Dataset entries:
* * * * * * * * *
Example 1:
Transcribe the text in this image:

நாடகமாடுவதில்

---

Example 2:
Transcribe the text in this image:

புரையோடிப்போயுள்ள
* * * * * * * * *
Activity:
Transcribe the full set of records precisely.

Output for this exercise:
Example 1:
Transcribe the text in this image:

நாடகமாடுவதில்

---

Example 2:
Transcribe the text in this image:

புரையோடிப்போயுள்ள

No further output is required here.